On Wednesday, September 15th, the House of Representatives voted to condemn President Joe Biden, Vice President Kamala Harris, and other government officials for the handling of the U.S. withdrawal from Afghanistan in 2021. 10 Democrats joined the Republicans in the 219-194 vote, which was mainly symbolic and doesn’t carry legal weight. But the official condemnation and the fact that it garnered 10 Democratic supporters in an election year is still a sharp Congressional reprimand to the country’s Commander-in-Chief and his cabinet. When rights granted during the 20-year U.S. occupation have been unraveled by the Taliban in just three years, is this response adequate to meet the growing exigency of women’s rights suppression in Afghanistan? 
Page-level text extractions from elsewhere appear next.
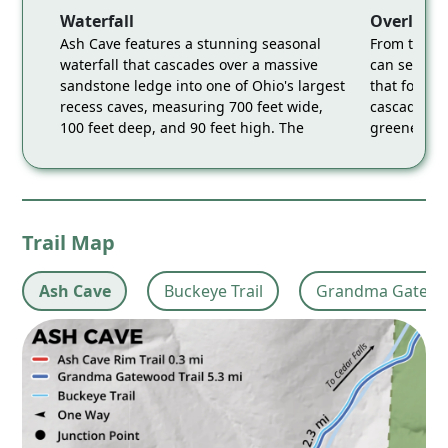
Waterfall
Overlook
Ash Cave features a stunning seasonal
From this e
waterfall that cascades over a massive
can see the
sandstone ledge into one of Ohio's largest
that form t
recess caves, measuring 700 feet wide,
cascading o
100 feet deep, and 90 feet high. The
greenery th
combination of the picturesque waterfall
provides a 
and the expansive, sandy-floored cave
Cave's nat
makes it a breathtaking and accessible
serene, wo
destination. Accessed via the Grandma
Accessed vi
Gatewood Trail.
Trail Map
Ash Cave
Buckeye Trail
Grandma Gatewoo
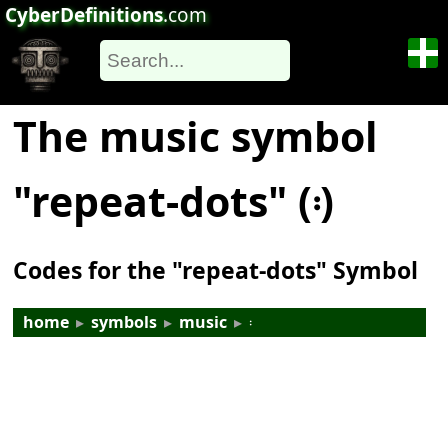
CyberDefinitions
.com
The music symbol
"repeat-dots" (𝄈)
Codes for the "repeat-dots" Symbol
home
▸
symbols
▸
music
▸
𝄈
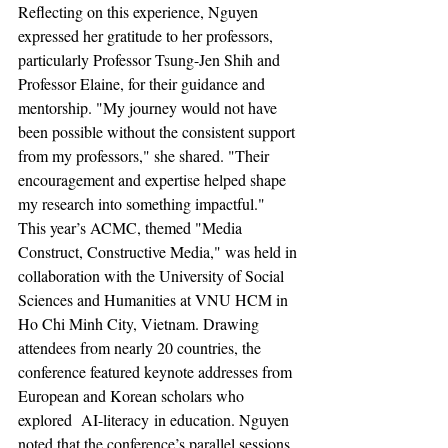
Reflecting on this experience, Nguyen 
expressed her gratitude to her professors, 
particularly Professor Tsung-Jen Shih and 
Professor Elaine, for their guidance and 
mentorship. "My journey would not have 
been possible without the consistent support 
from my professors," she shared. "Their 
encouragement and expertise helped shape 
my research into something impactful."
This year’s ACMC, themed "Media 
Construct, Constructive Media," was held in 
collaboration with the University of Social 
Sciences and Humanities at VNU HCM in 
Ho Chi Minh City, Vietnam. Drawing 
attendees from nearly 20 countries, the 
conference featured keynote addresses from 
European and Korean scholars who 
explored  AI-literacy in education. Nguyen 
noted that the conference’s parallel sessions 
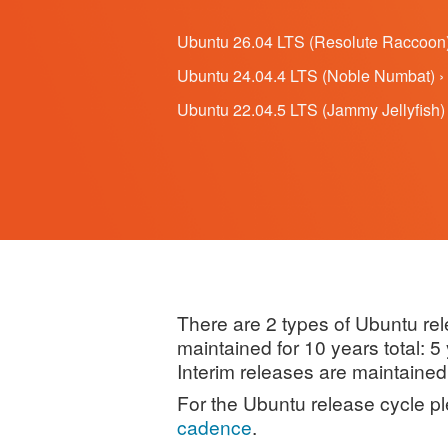
Ubuntu 26.04 LTS (Resolute Raccoon)
Ubuntu 24.04.4 LTS (Noble Numbat) ›
Ubuntu 22.04.5 LTS (Jammy Jellyfish) 
There are 2 types of Ubuntu re
maintained for 10 years total: 
Interim releases are maintained
For the Ubuntu release cycle p
cadence
.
Morality Laws or Gender Apartheid?


Ever since the Taliban came back to power in 2021 and got rid of the constitution, they have enacted many laws restricting the rights of the public, especially women and girls. In August, they codified their restrictions, which include requiring women to cover their bodies from head to toe and to travel long distances with a male companion. They cannot go to school past 6th grade, they cannot look at members of the opposite sex who are not their family members, and, most severely, they cannot speak publicly. In private, they cannot speak so loudly that others will hear them. They can’t sing, read aloud, or even laugh at all. The enshrining in law of these crackdowns on female rights makes it nearly impossible to leave their homes, confining them to staying at home and bearing children but nothing else.
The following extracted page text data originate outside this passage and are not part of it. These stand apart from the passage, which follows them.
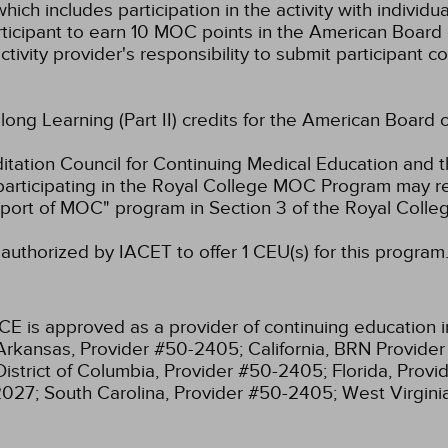
hich includes participation in the activity with individ
rticipant to earn 10 MOC points in the American Board 
ctivity provider's responsibility to submit participant
elong Learning (Part II) credits for the American Board 
ation Council for Continuing Medical Education and t
participating in the Royal College MOC Program may re
port of MOC" program in Section 3 of the Royal Coll
authorized by IACET to offer 1 CEU(s) for this program
CE is approved as a provider of continuing education i
Arkansas, Provider #50-2405;
California, BRN Provide
District of Columbia, Provider #50-2405;
Florida, Prov
2027;
South Carolina, Provider #50-2405;
West Virgin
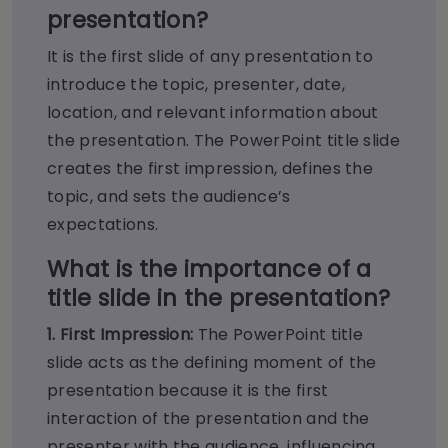
presentation?
It is the first slide of any presentation to
introduce the topic, presenter, date,
location, and relevant information about
the presentation. The PowerPoint title slide
creates the first impression, defines the
topic, and sets the audience’s
expectations.
What is the importance of a
title slide in the presentation?
1. First Impression:
The PowerPoint title
slide acts as the defining moment of the
presentation because it is the first
interaction of the presentation and the
presenter with the audience, influencing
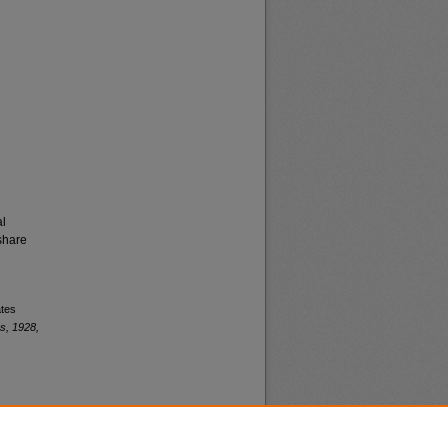
al
share
ates
s, 1928,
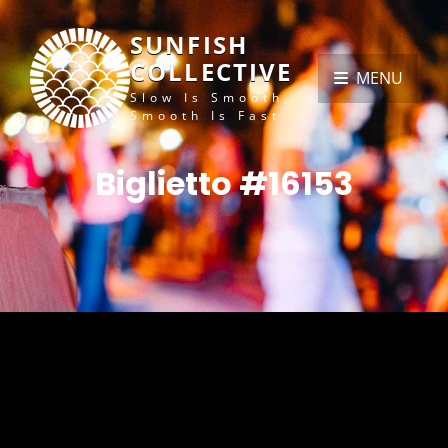
SUNFISH
COLLECTIVE
MENU
Slow Is Smooth,
Smooth Is Fast
Biglietto #16153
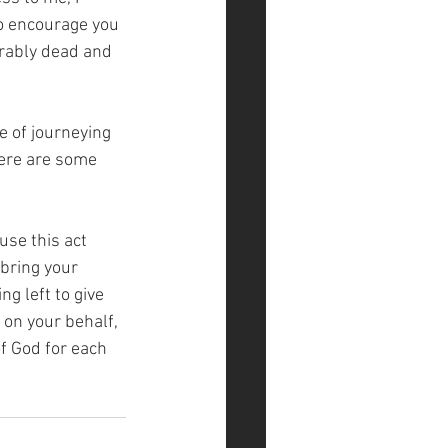
to encourage you 
erably dead and 
 of journeying 
here are some 
use this act 
bring your 
g left to give 
on your behalf, 
of God for each 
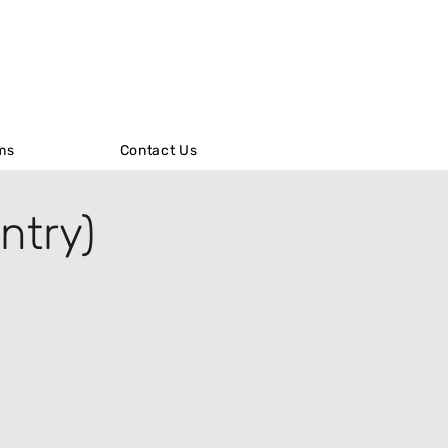
ms
ms
Contact Us
Contact Us
ntry)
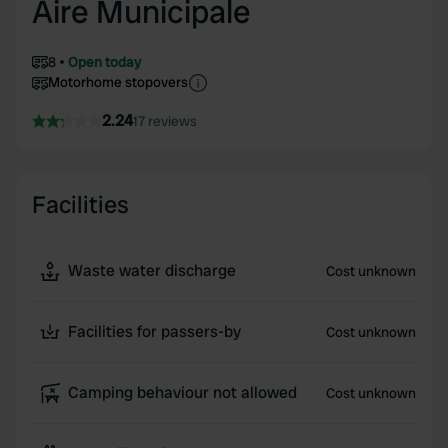
Aire Municipale
8
Open today
Motorhome stopovers
2.24
17 reviews
Facilities
Waste water discharge
Cost unknown
Facilities for passers-by
Cost unknown
Camping behaviour not allowed
Cost unknown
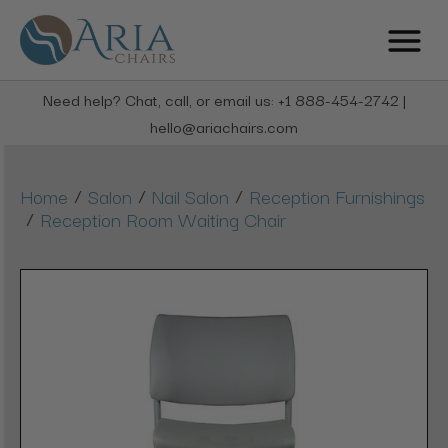
Need help? Chat, call, or email us: +1 888-454-2742 |
hello@ariachairs.com
/
/
/
Home
Salon
Nail Salon
Reception Furnishings
/
Reception Room Waiting Chair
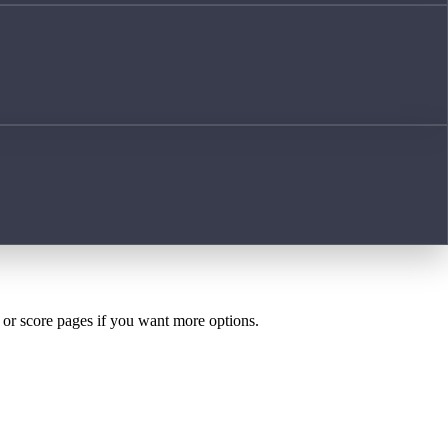
h or score pages if you want more options.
The Taliban asserts that the “vice and virtue” laws are in line with Islamic Sharia law. Many of the laws are to prevent temptation for men, but they have the ironic effect of objectifying and sexualizing women, furthering the Taliban’s justification. They will be enforced by the morality police, or the Propagation of Virtue and Prevention of Vice Ministry. Enforcement often is manifested as beatings, imprisonment, and even self-regulation out of fear. Afghan women are starting to lose hope.


The World Looks On


As the sight of women becomes less and less common in Afghanistan, many countries seem to be looking the other way. Few others have stepped up. On September 26th, Germany, Australia, Canada, and the Netherlands took the first step in using the law against the Taliban. The countries declared that the group is violating the Convention on the Elimination of All Forms of Discrimination against Women (CEDAW) and plan to take it to the International Court of Justice. 

Afghan women around the world are protesting, as are women in Afghanistan, albeit quietly. Others must raise their voices in order to argue for them. It remains to be seen if the Taliban’s arguments that the new laws are for women’s protection and that their lives have been improved can be proven.


Why aren’t we hearing more about such widespread and severe abuses of women? Is Taliban rule being effectively normalized?